AXP - Operating Margin
Operating margin is calculated as operating income divided by revenue. For the three months ending on Jun 2026, American Express Company reported an operating income of 6.60B and revenue of 20.88B, resulting in an operating margin of 31.6%.
DPZ - Net Margin
Net margin is calculated as net income divided by revenue. For the three months ending on Jun 2026, Domino's Pizza, Inc. reported a net income of 139.81M and revenue of 1.15B, resulting in a net margin of 12.2%.
AXP - Net Margin
Net margin is calculated as net income divided by revenue.
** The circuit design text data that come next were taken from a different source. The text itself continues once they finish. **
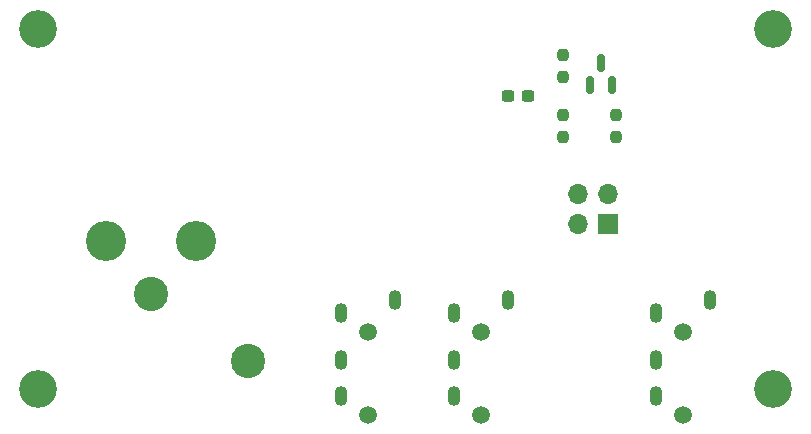
<source format=gbr>
%TF.GenerationSoftware,KiCad,Pcbnew,6.0.7-f9a2dced07~116~ubuntu20.04.1*%
%TF.CreationDate,2022-08-02T17:22:42-07:00*%
%TF.ProjectId,MicPreampTest,4d696350-7265-4616-9d70-546573742e6b,rev?*%
%TF.SameCoordinates,Original*%
%TF.FileFunction,Soldermask,Top*%
%TF.FilePolarity,Negative*%
%FSLAX46Y46*%
G04 Gerber Fmt 4.6, Leading zero omitted, Abs format (unit mm)*
G04 Created by KiCad (PCBNEW 6.0.7-f9a2dced07~116~ubuntu20.04.1) date 2022-08-02 17:22:42*
%MOMM*%
%LPD*%
G01*
G04 APERTURE LIST*
G04 Aperture macros list*
%AMRoundRect*
0 Rectangle with rounded corners*
0 $1 Rounding radius*
0 $2 $3 $4 $5 $6 $7 $8 $9 X,Y pos of 4 corners*
0 Add a 4 corners polygon primitive as box body*
4,1,4,$2,$3,$4,$5,$6,$7,$8,$9,$2,$3,0*
0 Add four circle primitives for the rounded corners*
1,1,$1+$1,$2,$3*
1,1,$1+$1,$4,$5*
1,1,$1+$1,$6,$7*
1,1,$1+$1,$8,$9*
0 Add four rect primitives between the rounded corners*
20,1,$1+$1,$2,$3,$4,$5,0*
20,1,$1+$1,$4,$5,$6,$7,0*
20,1,$1+$1,$6,$7,$8,$9,0*
20,1,$1+$1,$8,$9,$2,$3,0*%
G04 Aperture macros list end*
%ADD10C,3.200000*%
%ADD11R,1.700000X1.700000*%
%ADD12O,1.700000X1.700000*%
%ADD13RoundRect,0.237500X-0.237500X0.250000X-0.237500X-0.250000X0.237500X-0.250000X0.237500X0.250000X0*%
%ADD14RoundRect,0.150000X0.150000X-0.587500X0.150000X0.587500X-0.150000X0.587500X-0.150000X-0.587500X0*%
%ADD15O,1.100000X1.700000*%
%ADD16C,1.500000*%
%ADD17C,3.400000*%
%ADD18C,2.900000*%
%ADD19RoundRect,0.237500X-0.300000X-0.237500X0.300000X-0.237500X0.300000X0.237500X-0.300000X0.237500X0*%
G04 APERTURE END LIST*
D10*
%TO.C,REF\u002A\u002A*%
X86360000Y-91440000D03*
%TD*%
%TO.C,REF\u002A\u002A*%
X86360000Y-60960000D03*
%TD*%
%TO.C,REF\u002A\u002A*%
X148590000Y-60960000D03*
%TD*%
%TO.C,REF\u002A\u002A*%
X148590000Y-91440000D03*
%TD*%
D11*
%TO.C,J2*%
X134625000Y-77475000D03*
D12*
X132085000Y-77475000D03*
X134625000Y-74935000D03*
X132085000Y-74935000D03*
%TD*%
D13*
%TO.C,R3*%
X135255000Y-68302500D03*
X135255000Y-70127500D03*
%TD*%
%TO.C,R2*%
X130810000Y-68302500D03*
X130810000Y-70127500D03*
%TD*%
%TO.C,R1*%
X130810000Y-63222500D03*
X130810000Y-65047500D03*
%TD*%
D14*
%TO.C,Q1*%
X133035000Y-65707500D03*
X134935000Y-65707500D03*
X133985000Y-63832500D03*
%TD*%
D15*
%TO.C,J5*%
X112000000Y-92050000D03*
X112000000Y-89050000D03*
X112000000Y-85050000D03*
X116600000Y-83950000D03*
D16*
X114300000Y-93650000D03*
X114300000Y-86650000D03*
%TD*%
D15*
%TO.C,J4*%
X138670000Y-92050000D03*
X138670000Y-89050000D03*
X138670000Y-85050000D03*
X143270000Y-83950000D03*
D16*
X140970000Y-93650000D03*
X140970000Y-86650000D03*
%TD*%
D15*
%TO.C,J3*%
X121525000Y-92050000D03*
X121525000Y-89050000D03*
X121525000Y-85050000D03*
X126125000Y-83950000D03*
D16*
X123825000Y-93650000D03*
X123825000Y-86650000D03*
%TD*%
D17*
%TO.C,J1*%
X99695000Y-78960000D03*
X92075000Y-78960000D03*
D18*
X95885000Y-83410000D03*
X104135000Y-89120000D03*
%TD*%
D19*
%TO.C,C1*%
X126137500Y-66675000D03*
X127862500Y-66675000D03*
%TD*%
M02*

</source>
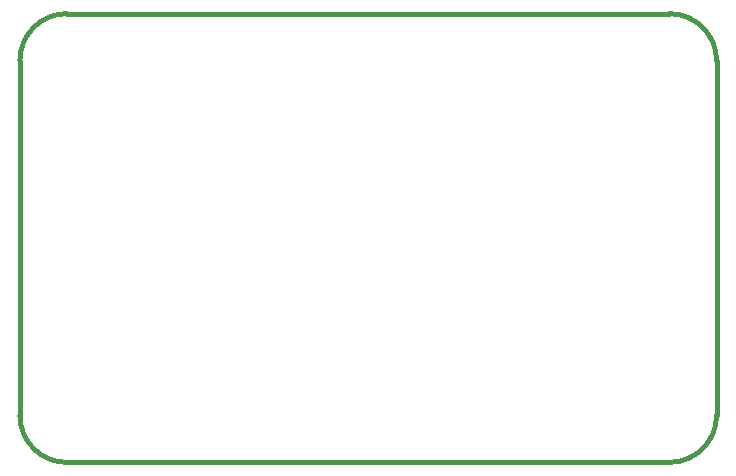
<source format=gm1>
%TF.GenerationSoftware,KiCad,Pcbnew,(6.0.1)*%
%TF.CreationDate,2022-06-02T17:03:42-04:00*%
%TF.ProjectId,SWLEDX8,53574c45-4458-4382-9e6b-696361645f70,X1*%
%TF.SameCoordinates,Original*%
%TF.FileFunction,Profile,NP*%
%FSLAX46Y46*%
G04 Gerber Fmt 4.6, Leading zero omitted, Abs format (unit mm)*
G04 Created by KiCad (PCBNEW (6.0.1)) date 2022-06-02 17:03:42*
%MOMM*%
%LPD*%
G01*
G04 APERTURE LIST*
%TA.AperFunction,Profile*%
%ADD10C,0.381000*%
%TD*%
G04 APERTURE END LIST*
D10*
X59000000Y-4000000D02*
X59000000Y-34000000D01*
X59000000Y-4000000D02*
G75*
G03*
X55000000Y0I-4000000J0D01*
G01*
X55000000Y0D02*
X4000000Y0D01*
X55000000Y-38000000D02*
X4000000Y-38000000D01*
X0Y-4000000D02*
X0Y-34000000D01*
X4000000Y0D02*
G75*
G03*
X0Y-4000000I0J-4000000D01*
G01*
X55000000Y-38000000D02*
G75*
G03*
X59000000Y-34000000I0J4000000D01*
G01*
X0Y-34000000D02*
G75*
G03*
X4000000Y-38000000I4000000J0D01*
G01*
M02*

</source>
For the three months ending on Jun 2026, American Express Company reported a net income of 2.97B and revenue of 20.88B, resulting in a net margin of 14.2%.
Frequently Asked Questions
DPZ and AXP have a correlation of 0.11, meaning they provide meaningful diversification benefit when combined. Depending on your allocation goals, holding both could reduce overall portfolio risk.
AXP has higher volatility (6.90%) compared to DPZ (6.35%). In terms of maximum drawdown, DPZ dropped -86.66% vs AXP's -83.91%.
AXP currently has the higher Sharpe Ratio (0.39 vs -1.04), meaning it's delivered slightly more return per unit of risk over the trailing 12 months. However, this ranking shifts over time - use the Risk/Return Score above for a more comprehensive view that combines Sharpe, Sortino, and other measures used by quantitative funds.